Major League Soccer has handed Inter Miami CF a $2 million fine -- the stiffest in MLS history -- over violations of the league's salary budget and roster regulations.
Along with the $2m fine to the club, MLS levied a reduction in allocation money of $2,271,250 spread out over the 2022 and 2023 seasons. With a total available to spend of $19.155m across those two campaigns, the allocation money penalty amounts to 11.9% of Inter Miami's salary budget during that time.
The league also issued a personal fine of $250,000 to Inter Miami managing owner Jorge Mas.
The investigation found violations involving the player categorizations of Matuidi and former Miami defender Andres Reyes, as well as the underreporting of salary budget amounts for players Leandro Gonzalez Pirez, Nicolas Figal and Julian Carranza. None of Inter Miami's players were the subject of the investigation, committed any violation, nor were aware of the violations.
While the fines are significant, the allocation money penalty amounts to a major blow to Inter Miami, and should significantly impact the team's ability to field a competitive roster.
The penalties dwarf the previous record fine of $150,000, which was levied back in 2015 to Real Salt Lake owner Dell Loy Hansen for comments he made about ongoing CBA negotiations.
In addition, former Miami sporting director/COO Paul McDonough, who held that job in 2020 before taking on a sporting director role at Atlanta United FC this season, has been suspended by the league through the 2022 season. He has subsequently been fired by Atlanta.
"The integrity of our rules is sacrosanct, and it is a fundamental principle of our league that our clubs are responsible for adhering to all league regulations," said MLS commissioner Don Garber. "Our rules will not be compromised. These sanctions reflect the severity of Inter Miami's violations, should encourage complete cooperation by all parties in future investigations and will serve as a deterrent for clubs from violating roster rules."
In a statement, Mas said: "Inter Miami CF acknowledges that the Club violated Major League Soccer's roster rules in our first season.
"We have worked closely with MLS to address these issues and have made significant changes in our management structure. Following our inaugural season, we took a deep look at our soccer operations leadership group and made decisions that not only strengthened our internal roster compliance measures, but also better positioned us to build a sustainable, long-term competition strategy with the hiring of Chris Henderson as chief soccer officer and sporting director in 2021.
"Inter Miami is an ambitious Club with big aspirations. We believe our fanbase, market and ownership group propel us to be one of North America's most-followed fútbol teams in the world.
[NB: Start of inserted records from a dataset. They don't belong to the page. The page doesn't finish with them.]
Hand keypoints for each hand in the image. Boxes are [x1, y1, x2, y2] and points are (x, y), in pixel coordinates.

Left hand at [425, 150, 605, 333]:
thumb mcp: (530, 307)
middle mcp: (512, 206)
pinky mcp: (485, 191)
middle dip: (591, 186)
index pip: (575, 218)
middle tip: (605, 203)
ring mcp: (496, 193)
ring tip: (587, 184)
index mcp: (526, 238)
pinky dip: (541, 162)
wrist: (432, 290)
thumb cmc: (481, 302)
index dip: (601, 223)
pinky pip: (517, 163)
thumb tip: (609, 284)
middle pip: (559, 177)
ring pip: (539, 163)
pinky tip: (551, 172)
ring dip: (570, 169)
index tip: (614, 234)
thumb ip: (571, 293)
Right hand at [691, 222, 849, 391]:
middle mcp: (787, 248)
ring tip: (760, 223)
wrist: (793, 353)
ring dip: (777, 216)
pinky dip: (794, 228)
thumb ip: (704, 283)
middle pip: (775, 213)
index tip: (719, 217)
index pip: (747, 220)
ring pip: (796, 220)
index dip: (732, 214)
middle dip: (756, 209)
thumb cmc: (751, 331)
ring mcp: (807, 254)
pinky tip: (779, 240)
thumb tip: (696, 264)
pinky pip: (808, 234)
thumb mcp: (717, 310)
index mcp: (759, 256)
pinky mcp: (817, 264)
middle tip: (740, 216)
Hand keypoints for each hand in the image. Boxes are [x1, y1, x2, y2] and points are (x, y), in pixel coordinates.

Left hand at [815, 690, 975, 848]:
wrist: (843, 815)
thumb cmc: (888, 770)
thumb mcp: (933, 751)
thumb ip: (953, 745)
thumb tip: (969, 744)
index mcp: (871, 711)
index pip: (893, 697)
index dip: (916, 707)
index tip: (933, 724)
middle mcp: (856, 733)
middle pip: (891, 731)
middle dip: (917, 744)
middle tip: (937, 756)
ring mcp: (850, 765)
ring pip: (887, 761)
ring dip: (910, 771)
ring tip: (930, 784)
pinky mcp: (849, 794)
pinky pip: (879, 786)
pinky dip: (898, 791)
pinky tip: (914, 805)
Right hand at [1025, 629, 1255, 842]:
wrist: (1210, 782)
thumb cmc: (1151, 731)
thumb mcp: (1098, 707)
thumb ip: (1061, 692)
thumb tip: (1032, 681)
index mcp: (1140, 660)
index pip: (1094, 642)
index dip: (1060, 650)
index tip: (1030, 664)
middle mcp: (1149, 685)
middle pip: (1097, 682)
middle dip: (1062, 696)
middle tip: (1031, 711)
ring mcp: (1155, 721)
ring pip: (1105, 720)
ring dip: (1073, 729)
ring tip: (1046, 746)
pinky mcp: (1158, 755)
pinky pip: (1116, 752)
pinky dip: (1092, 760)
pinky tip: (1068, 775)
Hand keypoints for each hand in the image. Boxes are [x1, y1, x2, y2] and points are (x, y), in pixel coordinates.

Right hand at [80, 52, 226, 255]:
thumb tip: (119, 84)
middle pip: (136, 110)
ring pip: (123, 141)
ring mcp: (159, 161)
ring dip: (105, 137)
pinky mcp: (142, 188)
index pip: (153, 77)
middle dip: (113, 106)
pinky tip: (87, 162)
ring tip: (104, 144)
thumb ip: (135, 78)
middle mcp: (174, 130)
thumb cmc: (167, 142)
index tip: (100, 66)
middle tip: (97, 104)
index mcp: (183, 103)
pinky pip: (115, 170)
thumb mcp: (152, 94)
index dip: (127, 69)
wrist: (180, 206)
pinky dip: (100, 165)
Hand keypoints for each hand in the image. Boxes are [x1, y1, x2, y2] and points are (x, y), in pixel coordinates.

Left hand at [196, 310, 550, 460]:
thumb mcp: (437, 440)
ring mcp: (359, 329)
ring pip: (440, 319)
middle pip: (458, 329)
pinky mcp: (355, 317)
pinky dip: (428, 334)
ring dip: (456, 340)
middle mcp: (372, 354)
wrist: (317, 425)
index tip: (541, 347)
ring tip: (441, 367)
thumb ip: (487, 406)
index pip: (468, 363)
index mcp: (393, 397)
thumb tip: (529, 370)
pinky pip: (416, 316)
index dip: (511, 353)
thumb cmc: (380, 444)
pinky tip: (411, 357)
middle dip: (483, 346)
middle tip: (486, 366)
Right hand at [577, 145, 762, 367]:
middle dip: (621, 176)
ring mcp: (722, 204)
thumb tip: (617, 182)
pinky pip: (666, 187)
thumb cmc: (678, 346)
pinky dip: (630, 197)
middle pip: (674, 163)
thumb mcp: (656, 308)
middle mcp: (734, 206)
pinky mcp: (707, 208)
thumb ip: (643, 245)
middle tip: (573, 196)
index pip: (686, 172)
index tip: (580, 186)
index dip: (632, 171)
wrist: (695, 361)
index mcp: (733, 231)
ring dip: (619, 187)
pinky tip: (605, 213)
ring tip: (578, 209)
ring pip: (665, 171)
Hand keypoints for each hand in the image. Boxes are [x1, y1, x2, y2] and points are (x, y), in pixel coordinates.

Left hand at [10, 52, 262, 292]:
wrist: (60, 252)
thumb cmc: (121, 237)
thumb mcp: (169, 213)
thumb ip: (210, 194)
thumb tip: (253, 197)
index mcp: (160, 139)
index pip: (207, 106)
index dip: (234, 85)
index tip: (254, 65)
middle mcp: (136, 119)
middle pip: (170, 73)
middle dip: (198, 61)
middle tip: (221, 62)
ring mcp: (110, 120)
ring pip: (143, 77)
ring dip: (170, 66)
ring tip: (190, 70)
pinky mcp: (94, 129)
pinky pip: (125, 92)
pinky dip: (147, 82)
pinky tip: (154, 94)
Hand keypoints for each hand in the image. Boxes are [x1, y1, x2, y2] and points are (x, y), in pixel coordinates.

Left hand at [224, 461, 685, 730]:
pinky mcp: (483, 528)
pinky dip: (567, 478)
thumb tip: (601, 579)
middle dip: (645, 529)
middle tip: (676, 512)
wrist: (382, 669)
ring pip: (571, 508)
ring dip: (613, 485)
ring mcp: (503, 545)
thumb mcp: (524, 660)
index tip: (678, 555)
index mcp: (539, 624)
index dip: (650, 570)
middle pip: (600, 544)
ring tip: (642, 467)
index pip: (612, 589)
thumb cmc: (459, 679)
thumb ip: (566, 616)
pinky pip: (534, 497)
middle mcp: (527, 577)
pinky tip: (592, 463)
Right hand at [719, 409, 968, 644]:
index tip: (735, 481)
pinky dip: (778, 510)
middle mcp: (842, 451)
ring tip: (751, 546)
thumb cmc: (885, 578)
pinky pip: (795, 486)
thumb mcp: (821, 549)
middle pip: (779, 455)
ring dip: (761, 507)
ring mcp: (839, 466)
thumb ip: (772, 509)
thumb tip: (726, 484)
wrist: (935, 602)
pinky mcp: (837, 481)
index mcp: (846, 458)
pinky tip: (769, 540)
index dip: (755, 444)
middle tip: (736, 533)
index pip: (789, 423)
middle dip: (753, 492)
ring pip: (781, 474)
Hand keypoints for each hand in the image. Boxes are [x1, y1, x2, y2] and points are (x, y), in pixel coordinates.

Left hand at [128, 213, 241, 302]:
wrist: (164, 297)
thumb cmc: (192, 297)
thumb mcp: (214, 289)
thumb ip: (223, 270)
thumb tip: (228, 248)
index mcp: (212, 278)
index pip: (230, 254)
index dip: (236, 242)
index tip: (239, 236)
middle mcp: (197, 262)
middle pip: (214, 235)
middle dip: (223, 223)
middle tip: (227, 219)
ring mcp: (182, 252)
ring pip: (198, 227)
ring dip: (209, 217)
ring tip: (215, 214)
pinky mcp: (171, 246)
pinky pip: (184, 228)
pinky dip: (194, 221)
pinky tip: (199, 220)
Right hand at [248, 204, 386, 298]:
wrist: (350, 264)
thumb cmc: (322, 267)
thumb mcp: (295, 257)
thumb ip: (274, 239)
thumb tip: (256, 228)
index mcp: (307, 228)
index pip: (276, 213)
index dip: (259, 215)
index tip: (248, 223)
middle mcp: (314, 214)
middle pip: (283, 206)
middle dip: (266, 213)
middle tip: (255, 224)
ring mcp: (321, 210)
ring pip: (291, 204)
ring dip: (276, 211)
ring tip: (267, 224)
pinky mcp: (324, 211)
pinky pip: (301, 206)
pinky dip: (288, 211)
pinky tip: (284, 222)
We are committed to supporting our team and building a roster we are proud of."
A source with knowledge of the situation said that the league is also demanding that Inter Miami come up with a plan to ensure compliance with the league's salary budget rules. That plan is due to be delivered to MLS by Monday.
MLS has long utilized a salary budget in order to limit costs on player compensation. These amounts are collectively bargained with the MLS Players Association. The total allowed for 2020 is $9.225m, and rises to $9.325 in 2022 and then $9.83m in 2023. The bulk of the salaries for Designated Players do not count against the salary budget, but teams are limited to three DPs per season.
The league announced its investigation of Inter Miami back in March, divulging that Matuidi's total compensation should have had him classified as a Designated Player. The investigation determined that this was because in addition to signing a contract, Matuidi signed a marketing agreement that added to his total compensation. Such agreements aren't unusual, but MLS rules stipulate that such agreements must be reported to and approved by MLS for the purposes of ensuring compliance with the salary budget. That reporting/approval wasn't done. When the club subsequently signed forward Gonzalo Higuain later in the season, that essentially gave Miami four DPs, one more than the rules allow.
The investigation revealed that was by no means the only violation. In addition, the total compensation for Reyes -- who was on loan from Colombia's Atletico Nacional at the time -- also pushed him into the Designated Player category, meaning Miami actually played part of 2020 with five DPs. Reyes is now with the New York Red Bulls.
The league's investigation also found that the salary budget charges for Gonzalez Pirez, Figal and Carranza were also underreported, thus giving Miami yet another advantage compared to other teams in the league.
As the investigation began, a source with knowledge of the league's thinking told ESPN that McDonough wasn't a target. The source clarified that the situation changed as more information became available. McDonough may petition the commissioner's office for reinstatement as early as March 1, 2022.
Mas' fine came about because he had the ultimate authority over player contracts. MLS added that minority owners Masayoshi Son, chairman Marcelo Claure and current president of soccer operations David Beckham weren't sanctioned because the investigation concluded that they weren't involved in the effort to hide the actual salary budget charges from the league.
"As managing owner of Inter Miami, Mas approved all player-related agreements and transactions," the league's statement read. "He was ultimately responsible for making sure Inter Miami had sufficient controls and protocols in place to ensure compliance with MLS rules. While Mas was cooperative with the league's investigation and importantly, alerted league investigators to critical information regarding undisclosed player-related agreements, investigators found that he failed to disclose his knowledge of the Matuidi violation at the appropriate time required under MLS rules."